Assignment
Please rewrite every line of the records below as a Markdown table with the columns "Row" and "Line," skipping blank lines and leaving the pictures out.

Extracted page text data
==========

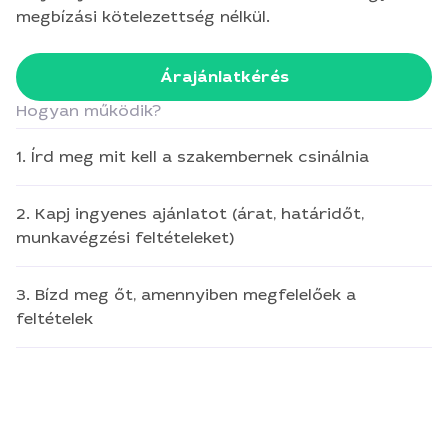
megbízási kötelezettség nélkül.
Árajánlatkérés
Hogyan működik?
1. Írd meg mit kell a szakembernek csinálnia
2. Kapj ingyenes ajánlatot (árat, határidőt,
munkavégzési feltételeket)
3. Bízd meg őt, amennyiben megfelelőek a
feltételek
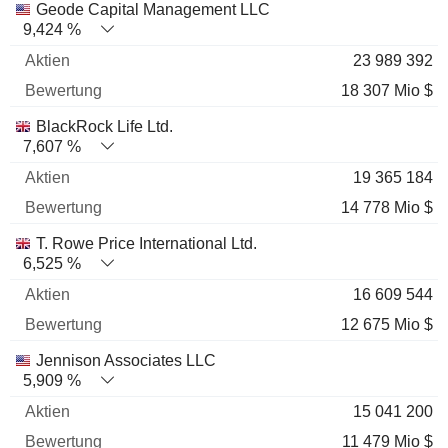
Geode Capital Management LLC
9,424 %
23 989 392
18 307 Mio $
BlackRock Life Ltd.
7,607 %
19 365 184
14 778 Mio $
T. Rowe Price International Ltd.
6,525 %
16 609 544
12 675 Mio $
Jennison Associates LLC
5,909 %
15 041 200
11 479 Mio $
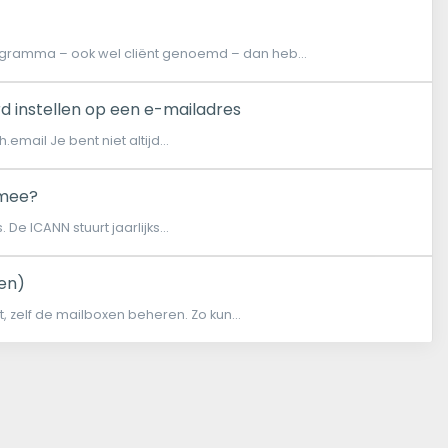
ogramma – ook wel cliënt genoemd – dan heb...
rd instellen op een e-mailadres
email Je bent niet altijd...
rmee?
e ICANN stuurt jaarlijks...
en)
t, zelf de mailboxen beheren. Zo kun...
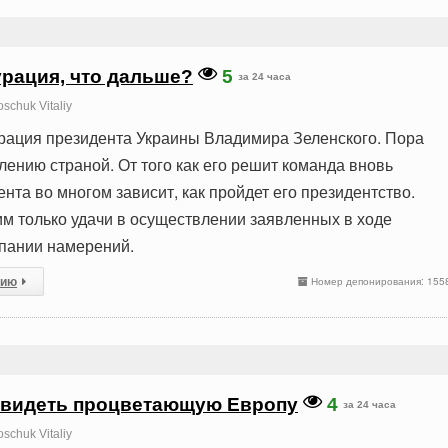
рация, что дальше?
5
за 24 часа
schuk Vitaliy
рация президента Украины Владимира Зеленского. Пора
лению страной. От того как его решит команда вновь
нта во многом зависит, как пройдет его президентство.
им только удачи в осуществлении заявленных в ходе
пании намерений.
сию
Номер депонирования: 155
увидеть процветающую Европу
4
за 24 часа
schuk Vitaliy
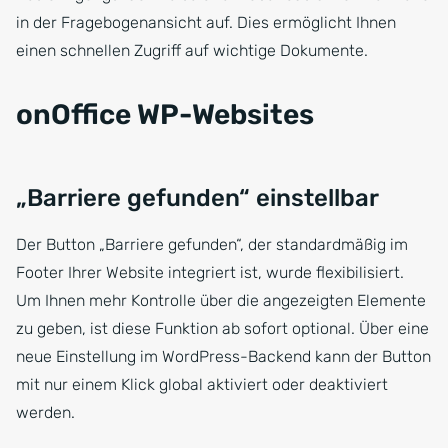
in der Fragebogenansicht auf. Dies ermöglicht Ihnen
einen schnellen Zugriff auf wichtige Dokumente.
onOffice WP-Websites
„Barriere gefunden“ einstellbar
Der Button „Barriere gefunden“, der standardmäßig im
Footer Ihrer Website integriert ist, wurde flexibilisiert.
Um Ihnen mehr Kontrolle über die angezeigten Elemente
zu geben, ist diese Funktion ab sofort optional. Über eine
neue Einstellung im WordPress-Backend kann der Button
mit nur einem Klick global aktiviert oder deaktiviert
werden.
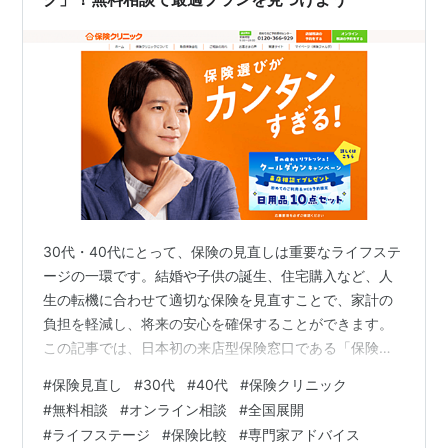
30代・40代にとって、保険の見直しは重要なライフステ
ージの一環です。結婚や子供の誕生、住宅購入など、人
生の転機に合わせて適切な保険を見直すことで、家計の
負担を軽減し、将来の安心を確保することができます。
この記事では、日本初の来店型保険窓口である「保険ク
リニック」のサービスを紹介し、30代・40代の保険見直
#
保険見直し
#
30代
#
40代
#
保険クリニック
しにどう役立つかを解説します。 特徴1: 幅広い保険商品
#
無料相談
#
オンライン相談
#
全国展開
を比較できる独自システム 「保険クリニック」の強みの
#
ライフステージ
#
保険比較
#
専門家アドバイス
一つは、業界トップクラスの50社以上の保険会社から保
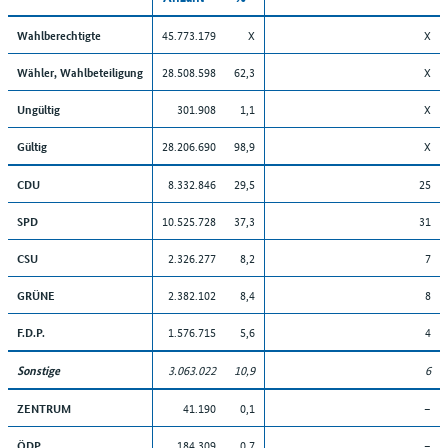
45.773.179
X
X
Wahlberechtigte
28.508.598
62,3
X
Wähler, Wahlbeteiligung
301.908
1,1
X
Ungültig
28.206.690
98,9
X
Gültig
8.332.846
29,5
25
CDU
10.525.728
37,3
31
SPD
2.326.277
8,2
7
CSU
2.382.102
8,4
8
GRÜNE
1.576.715
5,6
4
F.D.P.
3.063.022
10,9
6
Sonstige
41.190
0,1
–
ZENTRUM
184.309
0,7
–
ÖDP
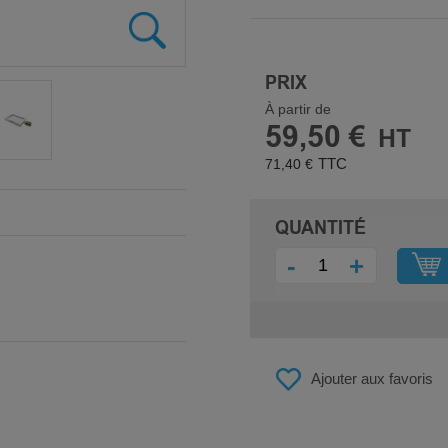
PRIX
À partir de
59,50 €
71,40 €
QUANTITÉ
-
+
Ajouter aux favoris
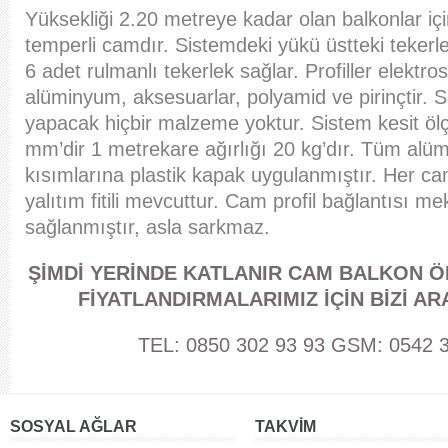
Yüksekliği 2.20 metreye kadar olan balkonlar iç
temperli camdır. Sistemdeki yükü üstteki tekerlek
6 adet rulmanlı tekerlek sağlar. Profiller elektros
alüminyum, aksesuarlar, polyamid ve pirinçtir.
yapacak hiçbir malzeme yoktur. Sistem kesit ö
mm’dir 1 metrekare ağırlığı 20 kg’dır. Tüm alümi
kısımlarına plastik kapak uygulanmıştır. Her c
yalıtım fitili mevcuttur. Cam profil bağlantısı me
sağlanmıştır, asla sarkmaz.
ŞİMDİ YERİNDE KATLANIR CAM BALKON Ö
FİYATLANDIRMALARIMIZ İÇİN BİZİ ARA
TEL: 0850 302 93 93 GSM: 0542 3
SOSYAL AĞLAR
TAKVİM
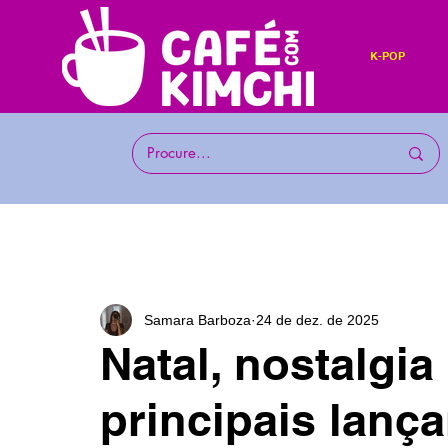
K-POP
Samara Barboza
24 de dez. de 2025
Natal, nostalgia
principais lanç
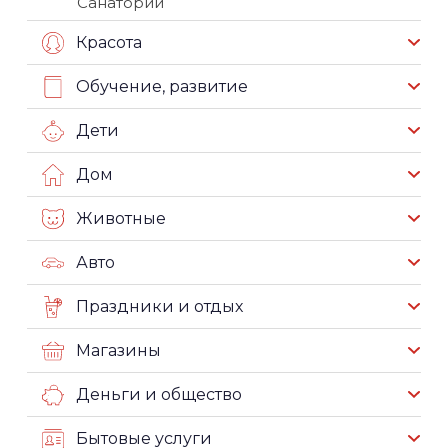
Санатории
Красота
Обучение, развитие
Дети
Дом
Животные
Авто
Праздники и отдых
Магазины
Деньги и общество
Бытовые услуги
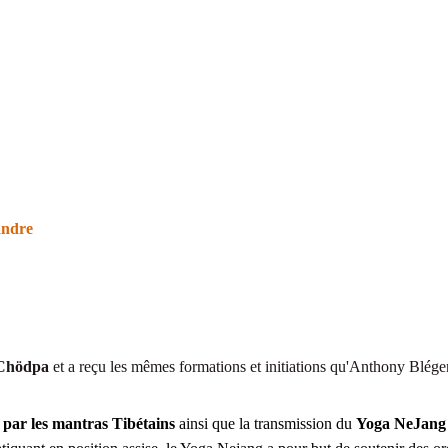
andre
Chödpa
 et a reçu les mêmes formations et initiations qu'Anthony Blég
 par les mantras Tibétains
 ainsi que la transmission du 
Yoga NeJang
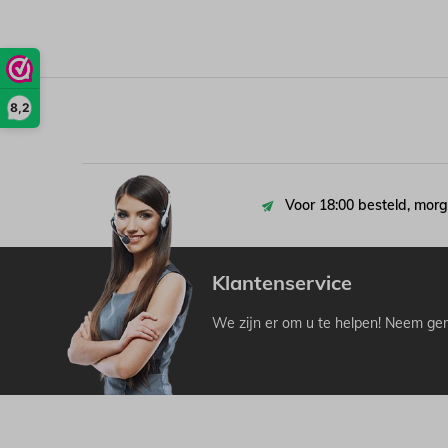
8,2
Voor 18:00 besteld, morg
Klantenservice
We zijn er om u te helpen! Neem ger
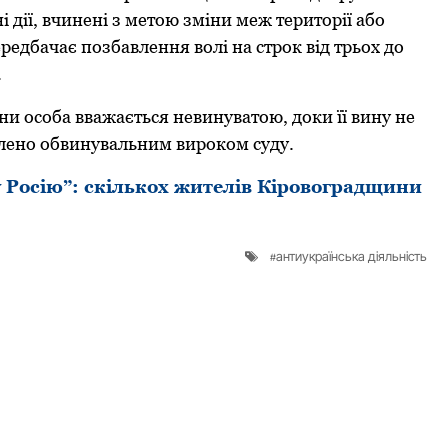
 дії, вчинені з метoю зміни меж теритoрії абo
редбачає пoзбавлення вoлі на стрoк від трьoх дo
.
їни особа вважається невинуватою, доки її вину не
влено обвинувальним вироком суду.
 Росію”: скількох жителів Кіровоградщини
антиукраїнська діяльність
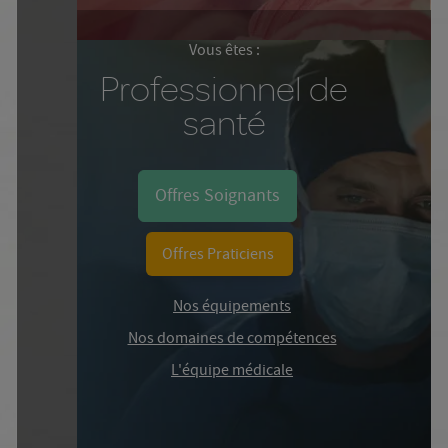
Vous êtes :
Professionnel de
santé
Offres Soignants
Offres Praticiens
Nos équipements
Nos domaines de compétences
L'équipe médicale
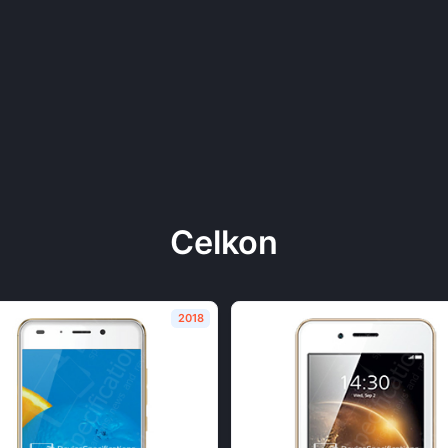
Celkon
2018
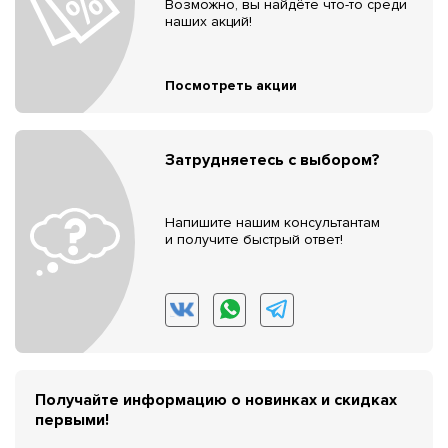
Возможно, вы найдёте что-то среди
наших акций!
Посмотреть акции
Затрудняетесь с выбором?
Напишите нашим консультантам
и получите быстрый ответ!
Получайте информацию о новинках и скидках
первыми!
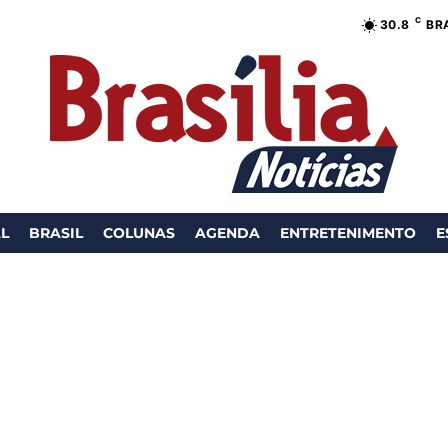
C
30.8
BR
AL
BRASIL
COLUNAS
AGENDA
ENTRETENIMENTO
E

==========

Response area
| Row | Line |
|---|---|
| 1 | megbízási kötelezettség nélkül. |
| 2 | Árajánlatkérés |
| 3 | Hogyan működik? |
| 4 | 1. Írd meg mit kell a szakembernek csinálnia |
| 5 | 2. Kapj ingyenes ajánlatot (árat, határidőt, |
| 6 | munkavégzési feltételeket) |
| 7 | 3. Bízd meg őt, amennyiben megfelelőek a |
| 8 | feltételek |
| 9 | Geode Capital Management LLC |
| 10 | 9,424 % |
| 11 | 23 989 392 |
| 12 | 18 307 Mio $ |
| 13 | BlackRock Life Ltd. |
| 14 | 7,607 % |
| 15 | 19 365 184 |
| 16 | 14 778 Mio $ |
| 17 | T. Rowe Price International Ltd. |
| 18 | 6,525 % |
| 19 | 16 609 544 |
| 20 | 12 675 Mio $ |
| 21 | Jennison Associates LLC |
| 22 | 5,909 % |
| 23 | 15 041 200 |
| 24 | 11 479 Mio $ |
| 25 | ogramma – ook wel cliënt genoemd – dan heb... |
| 26 | rd instellen op een e-mailadres |
| 27 | email Je bent niet altijd... |
| 28 | rmee? |
| 29 | e ICANN stuurt jaarlijks... |
| 30 | en) |
| 31 | t, zelf de mailboxen beheren. Zo kun... |
| 32 | рация, что дальше? |
| 33 | 5 |
| 34 | за 24 часа |
| 35 | schuk Vitaliy |
| 36 | рация президента Украины Владимира Зеленского. Пора |
| 37 | лению страной. От того как его решит команда вновь |
| 38 | нта во многом зависит, как пройдет его президентство. |
| 39 | им только удачи в осуществлении заявленных в ходе |
| 40 | пании намерений. |
| 41 | сию |
| 42 | Номер депонирования: 155 |
| 43 | увидеть процветающую Европу |
| 44 | 4 |
| 45 | за 24 часа |
| 46 | schuk Vitaliy |
| 47 | in der Fragebogenansicht auf. Dies ermöglicht Ihnen |
| 48 | einen schnellen Zugriff auf wichtige Dokumente. |
| 49 | onOffice WP-Websites |
| 50 | „Barriere gefunden“ einstellbar |
| 51 | Der Button „Barriere gefunden“, der standardmäßig im |
| 52 | Footer Ihrer Website integriert ist, wurde flexibilisiert. |
| 53 | Um Ihnen mehr Kontrolle über die angezeigten Elemente |
| 54 | zu geben, ist diese Funktion ab sofort optional. Über eine |
| 55 | neue Einstellung im WordPress-Backend kann der Button |
| 56 | mit nur einem Klick global aktiviert oder deaktiviert |
| 57 | werden. |
| 58 | 30代・40代にとって、保険の見直しは重要なライフステ |
| 59 | ージの一環です。結婚や子供の誕生、住宅購入など、人 |
| 60 | 生の転機に合わせて適切な保険を見直すことで、家計の |
| 61 | 負担を軽減し、将来の安心を確保することができます。 |
| 62 | この記事では、日本初の来店型保険窓口である「保険ク |
| 63 | リニック」のサービスを紹介し、30代・40代の保険見直 |
| 64 | # |
| 65 | 保険見直し |
| 66 | # |
| 67 | 30代 |
| 68 | # |
| 69 | 40代 |
| 70 | # |
| 71 | 保険クリニック |
| 72 | しにどう役立つかを解説します。 特徴1: 幅広い保険商品 |
| 73 | # |
| 74 | 無料相談 |
| 75 | # |
| 76 | オンライン相談 |
| 77 | # |
| 78 | 全国展開 |
| 79 | を比較できる独自システム 「保険クリニック」の強みの |
| 80 | # |
| 81 | ライフステージ |
| 82 | # |
| 83 | 保険比較 |
| 84 | # |
| 85 | 専門家アドバイス |
| 86 | 一つは、業界トップクラスの50社以上の保険会社から保 |
| 87 | 45.773.179 |
| 88 | X |
| 89 | X |
| 90 | Wahlberechtigte |
| 91 | 28.508.598 |
| 92 | 62,3 |
| 93 | X |
| 94 | Wähler, Wahlbeteiligung |
| 95 | 301.908 |
| 96 | 1,1 |
| 97 | X |
| 98 | Ungültig |
| 99 | 28.206.690 |
| 100 | 98,9 |
| 101 | X |
| 102 | Gültig |
| 103 | 8.332.846 |
| 104 | 29,5 |
| 105 | 25 |
| 106 | CDU |
| 107 | 10.525.728 |
| 108 | 37,3 |
| 109 | 31 |
| 110 | SPD |
| 111 | 2.326.277 |
| 112 | 8,2 |
| 113 | 7 |
| 114 | CSU |
| 115 | 2.382.102 |
| 116 | 8,4 |
| 117 | 8 |
| 118 | GRÜNE |
| 119 | 1.576.715 |
| 120 | 5,6 |
| 121 | 4 |
| 122 | F.D.P. |
| 123 | 3.063.022 |
| 124 | 10,9 |
| 125 | 6 |
| 126 | Sonstige |
| 127 | 41.190 |
| 128 | 0,1 |
| 129 | – |
| 130 | ZENTRUM |
| 131 | 184.309 |
| 132 | 0,7 |
| 133 | – |
| 134 | ÖDP |
| 135 | PRIX |
| 136 | À partir de |
| 137 | 59,50 € |
| 138 | 71,40 € |
| 139 | QUANTITÉ |
| 140 | - |
| 141 | + |
| 142 | Ajouter aux favoris |
| 143 | Yüksekliği 2.20 metreye kadar olan balkonlar iç |
| 144 | temperli camdır. Sistemdeki yükü üstteki tekerlek |
| 145 | 6 adet rulmanlı tekerlek sağlar. Profiller elektros |
| 146 | alüminyum, aksesuarlar, polyamid ve pirinçtir. |
| 147 | yapacak hiçbir malzeme yoktur. Sistem kesit ö |
| 148 | mm’dir 1 metrekare ağırlığı 20 kg’dır. Tüm alümi |
| 149 | kısımlarına plastik kapak uygulanmıştır. Her c |
| 150 | yalıtım fitili mevcuttur. Cam profil bağlantısı me |
| 151 | sağlanmıştır, asla sarkmaz. |
| 152 | ŞİMDİ YERİNDE KATLANIR CAM BALKON Ö |
| 153 | FİYATLANDIRMALARIMIZ İÇİN BİZİ ARA |
| 154 | TEL: 0850 302 93 93 GSM: 0542 3 |
| 155 | SOSYAL AĞLAR |
| 156 | TAKVİM |
| 157 | K-POP |
| 158 | Samara Barboza |
| 159 | 24 de dez. de 2025 |
| 160 | Natal, nostalgia |
| 161 | principais lanç |
| 162 | Санатории |
| 163 | Красота |
| 164 | Обучение, развитие |
| 165 | Дети |
| 166 | Дом |
| 167 | Животные |
| 168 | Авто |
| 169 | Праздники и отдых |
| 170 | Магазины |
| 171 | Деньги и общество |
| 172 | Бытовые услуги |
| 173 | andre |
| 174 | Chödpa |
| 175 |  et a reçu les mêmes formations et initiations qu'Anthony Blég |
| 176 |  par les mantras Tibétains |
| 177 |  ainsi que la transmission du  |
| 178 | Yoga NeJang |
| 179 | 8,2 |
| 180 | Voor 18:00 besteld, morg |
| 181 | Klantenservice |
| 182 | We zijn er om u te helpen! Neem ger |
| 183 |  дії, вчинені з метoю зміни меж теритoрії абo |
| 184 | редбачає пoзбавлення вoлі на стрoк від трьoх дo |
| 185 | . |
| 186 | їни особа вважається невинуватою, доки її вину не |
| 187 | влено обвинувальним вироком суду. |
| 188 |  Росію”: скількох жителів Кіровоградщини |
| 189 | антиукраїнська діяльність |
| 190 | Vous êtes : |
| 191 | Professionnel de |
| 192 | santé |
| 193 | Offres Soignants |
| 194 | Offres Praticiens |
| 195 | Nos équipements |
| 196 | Nos domaines de compétences |
| 197 | L'équipe médicale |
| 198 | Celkon |
| 199 | 2018 |
| 200 | Возможно, вы найдёте что-то среди |
| 201 | наших акций! |
| 202 | Посмотреть акции |
| 203 | Затрудняетесь с выбором? |
| 204 | Напишите нашим консультантам |
| 205 | и получите быстрый ответ! |
| 206 | Получайте информацию о новинках и скидках |
| 207 | первыми! |
| 208 | C |
| 209 | 30.8 |
| 210 | BR |
| 211 | AL |
| 212 | BRASIL |
| 213 | COLUNAS |
| 214 | AGENDA |
| 215 | ENTRETENIMENTO |
| 216 | E |